In problem [1, p. 94 exercise 4.1] we will show that the periodogram is an inconsistent estimator by examining the estimator at $f=0$, or
 $\hat{P}_{PER}(0)=\frac{1}{N}\left(\sum\limits_{n=0}^{N-1}x[n]\right)^{2}.$ (1)

If $x[n]$ is real white Gaussian noise process with PSD
 $P_{xx}(f)=\sigma_{x}^{2}$ (2)

we are asked to find the mean an variance of $hat{P}_{PER}(0)$. We are asked if the variance converge to zero as $N \rightarrow \infty$. The hint provided within the exercise is to note that
 $\hat{P}_{PER}(0)= \sigma_{x}^{2} \left(\sum\limits_{n=0}^{N-1}\frac{x[n]}{\sigma_{x}\sqrt{N}}\right)^{2}$ (3)

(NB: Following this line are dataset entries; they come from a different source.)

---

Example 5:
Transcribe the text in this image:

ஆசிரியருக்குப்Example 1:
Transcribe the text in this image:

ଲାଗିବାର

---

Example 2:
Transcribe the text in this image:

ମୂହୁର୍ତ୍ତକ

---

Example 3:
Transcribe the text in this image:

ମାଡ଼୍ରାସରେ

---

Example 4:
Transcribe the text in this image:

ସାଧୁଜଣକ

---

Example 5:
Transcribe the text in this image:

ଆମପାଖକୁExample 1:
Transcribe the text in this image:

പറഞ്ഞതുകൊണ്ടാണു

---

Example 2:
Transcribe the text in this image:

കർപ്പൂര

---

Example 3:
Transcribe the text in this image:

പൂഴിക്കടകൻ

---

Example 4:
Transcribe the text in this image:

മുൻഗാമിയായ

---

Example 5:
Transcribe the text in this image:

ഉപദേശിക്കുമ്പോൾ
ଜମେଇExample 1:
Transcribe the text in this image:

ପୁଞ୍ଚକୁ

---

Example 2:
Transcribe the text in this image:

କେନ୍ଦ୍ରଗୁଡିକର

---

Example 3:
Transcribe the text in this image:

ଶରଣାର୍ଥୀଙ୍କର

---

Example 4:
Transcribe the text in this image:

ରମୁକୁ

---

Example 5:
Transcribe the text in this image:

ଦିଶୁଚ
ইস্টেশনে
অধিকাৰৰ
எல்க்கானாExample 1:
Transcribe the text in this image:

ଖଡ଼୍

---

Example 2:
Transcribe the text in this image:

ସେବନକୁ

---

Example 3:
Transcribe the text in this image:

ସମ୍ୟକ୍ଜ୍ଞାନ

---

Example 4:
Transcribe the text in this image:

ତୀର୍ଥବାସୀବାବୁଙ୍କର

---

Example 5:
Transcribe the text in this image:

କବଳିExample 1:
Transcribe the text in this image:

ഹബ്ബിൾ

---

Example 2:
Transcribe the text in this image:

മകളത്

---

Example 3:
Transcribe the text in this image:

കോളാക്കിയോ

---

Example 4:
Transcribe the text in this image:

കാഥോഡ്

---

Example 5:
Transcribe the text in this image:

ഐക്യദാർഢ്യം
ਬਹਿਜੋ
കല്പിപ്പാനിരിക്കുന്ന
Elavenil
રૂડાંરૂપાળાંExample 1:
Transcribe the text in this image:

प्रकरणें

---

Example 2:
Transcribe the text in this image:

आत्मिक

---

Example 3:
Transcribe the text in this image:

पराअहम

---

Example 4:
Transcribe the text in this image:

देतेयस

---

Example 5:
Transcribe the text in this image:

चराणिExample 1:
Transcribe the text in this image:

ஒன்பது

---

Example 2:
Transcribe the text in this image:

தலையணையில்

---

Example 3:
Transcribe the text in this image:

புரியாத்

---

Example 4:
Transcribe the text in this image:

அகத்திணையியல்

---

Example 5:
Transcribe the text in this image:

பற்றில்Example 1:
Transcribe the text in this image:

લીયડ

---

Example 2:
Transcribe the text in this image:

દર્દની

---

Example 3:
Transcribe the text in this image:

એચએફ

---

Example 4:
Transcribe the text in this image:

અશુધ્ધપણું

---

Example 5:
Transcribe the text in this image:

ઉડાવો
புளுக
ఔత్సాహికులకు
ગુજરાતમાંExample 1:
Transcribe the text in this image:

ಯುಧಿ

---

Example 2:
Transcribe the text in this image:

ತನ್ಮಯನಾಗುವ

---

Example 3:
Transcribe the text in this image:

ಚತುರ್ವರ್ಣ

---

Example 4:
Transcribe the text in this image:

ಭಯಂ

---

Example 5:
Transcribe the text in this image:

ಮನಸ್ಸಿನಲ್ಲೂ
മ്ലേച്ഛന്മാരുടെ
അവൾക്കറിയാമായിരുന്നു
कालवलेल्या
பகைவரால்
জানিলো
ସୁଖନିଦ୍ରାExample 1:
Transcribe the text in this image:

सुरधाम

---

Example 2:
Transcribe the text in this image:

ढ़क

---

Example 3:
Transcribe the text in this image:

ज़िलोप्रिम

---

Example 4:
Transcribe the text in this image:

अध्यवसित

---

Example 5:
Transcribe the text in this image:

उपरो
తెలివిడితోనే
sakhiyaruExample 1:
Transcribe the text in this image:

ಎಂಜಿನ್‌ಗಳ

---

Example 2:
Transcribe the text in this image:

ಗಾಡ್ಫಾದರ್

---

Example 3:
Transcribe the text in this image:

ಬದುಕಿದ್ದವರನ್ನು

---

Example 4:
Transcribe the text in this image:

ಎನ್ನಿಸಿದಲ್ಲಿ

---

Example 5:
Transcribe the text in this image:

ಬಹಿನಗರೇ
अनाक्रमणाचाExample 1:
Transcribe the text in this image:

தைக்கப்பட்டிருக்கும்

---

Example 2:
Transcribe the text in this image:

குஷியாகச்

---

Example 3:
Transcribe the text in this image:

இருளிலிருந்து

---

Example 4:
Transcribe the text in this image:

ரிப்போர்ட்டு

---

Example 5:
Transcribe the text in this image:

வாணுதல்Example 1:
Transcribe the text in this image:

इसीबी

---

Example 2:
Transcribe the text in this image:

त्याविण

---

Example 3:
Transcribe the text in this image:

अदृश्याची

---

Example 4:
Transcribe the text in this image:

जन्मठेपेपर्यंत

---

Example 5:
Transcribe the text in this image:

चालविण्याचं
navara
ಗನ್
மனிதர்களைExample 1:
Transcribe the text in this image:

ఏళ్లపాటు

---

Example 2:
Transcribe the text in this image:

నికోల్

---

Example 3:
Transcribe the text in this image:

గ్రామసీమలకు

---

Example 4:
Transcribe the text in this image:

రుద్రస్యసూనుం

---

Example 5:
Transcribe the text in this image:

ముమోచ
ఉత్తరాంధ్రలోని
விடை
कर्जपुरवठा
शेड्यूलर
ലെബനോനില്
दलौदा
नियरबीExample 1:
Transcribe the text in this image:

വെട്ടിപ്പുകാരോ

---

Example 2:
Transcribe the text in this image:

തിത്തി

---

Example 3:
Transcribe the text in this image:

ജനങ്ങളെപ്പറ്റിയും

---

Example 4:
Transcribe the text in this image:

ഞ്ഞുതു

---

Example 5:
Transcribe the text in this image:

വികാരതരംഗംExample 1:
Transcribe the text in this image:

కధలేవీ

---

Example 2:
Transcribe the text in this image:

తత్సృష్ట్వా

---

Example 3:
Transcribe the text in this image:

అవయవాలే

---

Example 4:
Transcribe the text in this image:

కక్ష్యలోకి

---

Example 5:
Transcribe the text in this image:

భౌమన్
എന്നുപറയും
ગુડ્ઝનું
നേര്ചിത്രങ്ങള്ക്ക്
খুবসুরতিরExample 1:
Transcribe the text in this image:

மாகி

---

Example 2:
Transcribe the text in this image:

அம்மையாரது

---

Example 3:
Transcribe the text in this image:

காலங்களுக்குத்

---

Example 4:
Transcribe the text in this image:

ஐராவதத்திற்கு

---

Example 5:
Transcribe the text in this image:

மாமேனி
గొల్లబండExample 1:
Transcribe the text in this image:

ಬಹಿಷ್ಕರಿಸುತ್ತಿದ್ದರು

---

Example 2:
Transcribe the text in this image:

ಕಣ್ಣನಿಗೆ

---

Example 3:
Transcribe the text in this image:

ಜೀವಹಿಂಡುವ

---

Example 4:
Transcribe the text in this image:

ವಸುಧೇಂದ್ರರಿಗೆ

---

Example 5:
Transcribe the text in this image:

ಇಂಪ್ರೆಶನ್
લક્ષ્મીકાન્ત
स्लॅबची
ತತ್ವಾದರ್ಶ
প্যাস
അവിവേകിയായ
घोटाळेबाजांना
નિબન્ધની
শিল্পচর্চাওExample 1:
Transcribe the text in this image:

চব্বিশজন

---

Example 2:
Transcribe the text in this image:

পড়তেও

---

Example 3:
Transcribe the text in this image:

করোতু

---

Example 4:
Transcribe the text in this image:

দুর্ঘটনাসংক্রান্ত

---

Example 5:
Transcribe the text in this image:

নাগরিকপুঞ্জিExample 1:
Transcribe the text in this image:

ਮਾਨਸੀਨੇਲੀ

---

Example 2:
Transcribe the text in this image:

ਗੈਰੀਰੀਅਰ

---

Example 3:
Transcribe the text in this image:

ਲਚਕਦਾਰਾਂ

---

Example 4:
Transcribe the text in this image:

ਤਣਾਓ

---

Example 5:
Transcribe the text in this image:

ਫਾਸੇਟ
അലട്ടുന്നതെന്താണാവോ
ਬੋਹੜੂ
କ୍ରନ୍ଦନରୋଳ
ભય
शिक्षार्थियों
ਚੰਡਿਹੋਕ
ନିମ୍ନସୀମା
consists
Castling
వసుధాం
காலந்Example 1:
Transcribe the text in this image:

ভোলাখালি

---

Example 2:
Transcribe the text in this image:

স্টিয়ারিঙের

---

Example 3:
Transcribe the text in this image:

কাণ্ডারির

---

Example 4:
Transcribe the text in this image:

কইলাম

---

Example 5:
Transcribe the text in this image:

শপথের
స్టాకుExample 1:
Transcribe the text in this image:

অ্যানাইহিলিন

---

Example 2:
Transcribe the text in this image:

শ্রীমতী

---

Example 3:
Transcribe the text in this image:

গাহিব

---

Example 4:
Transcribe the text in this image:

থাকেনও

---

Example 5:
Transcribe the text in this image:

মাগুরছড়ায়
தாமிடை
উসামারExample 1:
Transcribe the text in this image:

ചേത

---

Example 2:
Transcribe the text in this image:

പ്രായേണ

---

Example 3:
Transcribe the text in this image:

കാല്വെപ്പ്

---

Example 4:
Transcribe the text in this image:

where the quantiiy inside the parenthesis is $\sim N(0,1)$ Solution: Because $Y = \sum_{n=0}^{N-1}\frac{x[n]}{\sigma_{x}\sqrt{N}}$ is distributed according to a normal distribution $\sim N(0,1)$ the squared variable $Y^{2}=\frac{\hat{P}_{PER}(0)}{\sigma_{x}^{2}}$ is distributed according to a $\chi^{2}(1)$ with mean $E\left\{Y\right\}=1$ and variance $Var\left\{Y\right\}= 2$. From the previous relations we obtain the mean and the variance of the periodogram $\hat{P}_{PER}(0)$ as
 $E\left\{\hat{P}_{PER}(0)\right\} = \sigma_{x}^{2} E\left\{Y\right\} = \sigma_{x}^{2}$ $Var\left\{\hat{P}_{PER}(0)\right\} = \sigma_{x}^{2} Var\left\{Y\right\} = 2 \sigma_{x}^{2}.$

We see that while the mean converges to the true power spectral density, the variance does not converge to zero. Thus the estimator is inconsistent. QED.

[1] Steven M. Kay: “Modern Spectral Estimation – Theory and Applications”, Prentice Hall, ISBN: 0-13-598582-X.